++++ Entries supplied

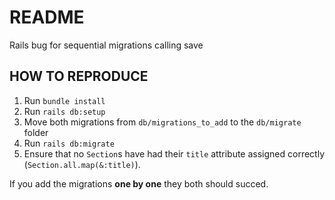 # README

Rails bug for sequential migrations calling save

## HOW TO REPRODUCE

1. Run `bundle install`
2. Run `rails db:setup`
3. Move both migrations from `db/migrations_to_add` to the `db/migrate` folder
4. Run `rails db:migrate`
5. Ensure that no `Section`s have had their `title` attribute assigned correctly (`Section.all.map(&:title)`).

If you add the migrations **one by one** they both should succed.
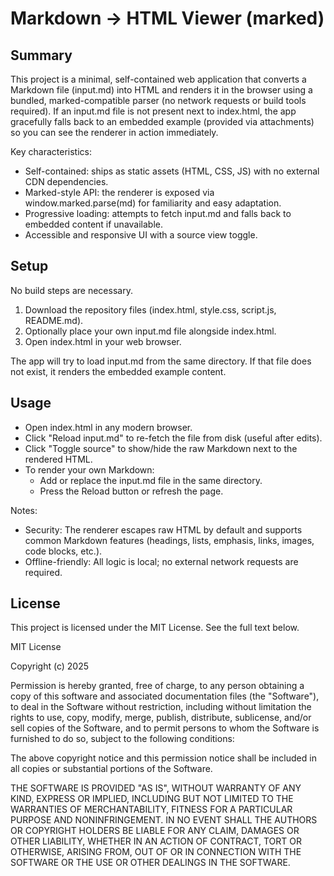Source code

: # Markdown → HTML Viewer (marked)

## Summary
This project is a minimal, self-contained web application that converts a Markdown file (input.md) into HTML and renders it in the browser using a bundled, marked-compatible parser (no network requests or build tools required). If an input.md file is not present next to index.html, the app gracefully falls back to an embedded example (provided via attachments) so you can see the renderer in action immediately.

Key characteristics:
- Self-contained: ships as static assets (HTML, CSS, JS) with no external CDN dependencies.
- Marked-style API: the renderer is exposed via window.marked.parse(md) for familiarity and easy adaptation.
- Progressive loading: attempts to fetch input.md and falls back to embedded content if unavailable.
- Accessible and responsive UI with a source view toggle.

## Setup
No build steps are necessary.

1. Download the repository files (index.html, style.css, script.js, README.md).
2. Optionally place your own input.md file alongside index.html.
3. Open index.html in your web browser.

The app will try to load input.md from the same directory. If that file does not exist, it renders the embedded example content.

## Usage
- Open index.html in any modern browser.
- Click "Reload input.md" to re-fetch the file from disk (useful after edits).
- Click "Toggle source" to show/hide the raw Markdown next to the rendered HTML.
- To render your own Markdown:
  - Add or replace the input.md file in the same directory.
  - Press the Reload button or refresh the page.

Notes:
- Security: The renderer escapes raw HTML by default and supports common Markdown features (headings, lists, emphasis, links, images, code blocks, etc.).
- Offline-friendly: All logic is local; no external network requests are required.

## License
This project is licensed under the MIT License. See the full text below.

MIT License

Copyright (c) 2025

Permission is hereby granted, free of charge, to any person obtaining a copy
of this software and associated documentation files (the "Software"), to deal
in the Software without restriction, including without limitation the rights
to use, copy, modify, merge, publish, distribute, sublicense, and/or sell
copies of the Software, and to permit persons to whom the Software is
furnished to do so, subject to the following conditions:

The above copyright notice and this permission notice shall be included in all
copies or substantial portions of the Software.

THE SOFTWARE IS PROVIDED "AS IS", WITHOUT WARRANTY OF ANY KIND, EXPRESS OR
IMPLIED, INCLUDING BUT NOT LIMITED TO THE WARRANTIES OF MERCHANTABILITY,
FITNESS FOR A PARTICULAR PURPOSE AND NONINFRINGEMENT. IN NO EVENT SHALL THE
AUTHORS OR COPYRIGHT HOLDERS BE LIABLE FOR ANY CLAIM, DAMAGES OR OTHER
LIABILITY, WHETHER IN AN ACTION OF CONTRACT, TORT OR OTHERWISE, ARISING FROM,
OUT OF OR IN CONNECTION WITH THE SOFTWARE OR THE USE OR OTHER DEALINGS IN THE
SOFTWARE.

++++++++

Above are the records; copy exactly the lines from the line with "2. Optionally place" through the line with "in the Software", both included.

2. Optionally place your own input.md file alongside index.html.
3. Open index.html in your web browser.

The app will try to load input.md from the same directory. If that file does not exist, it renders the embedded example content.

## Usage
- Open index.html in any modern browser.
- Click "Reload input.md" to re-fetch the file from disk (useful after edits).
- Click "Toggle source" to show/hide the raw Markdown next to the rendered HTML.
- To render your own Markdown:
  - Add or replace the input.md file in the same directory.
  - Press the Reload button or refresh the page.

Notes:
- Security: The renderer escapes raw HTML by default and supports common Markdown features (headings, lists, emphasis, links, images, code blocks, etc.).
- Offline-friendly: All logic is local; no external network requests are required.

## License
This project is licensed under the MIT License. See the full text below.

MIT License

Copyright (c) 2025

Permission is hereby granted, free of charge, to any person obtaining a copy
of this software and associated documentation files (the "Software"), to deal
in the Software without restriction, including without limitation the rights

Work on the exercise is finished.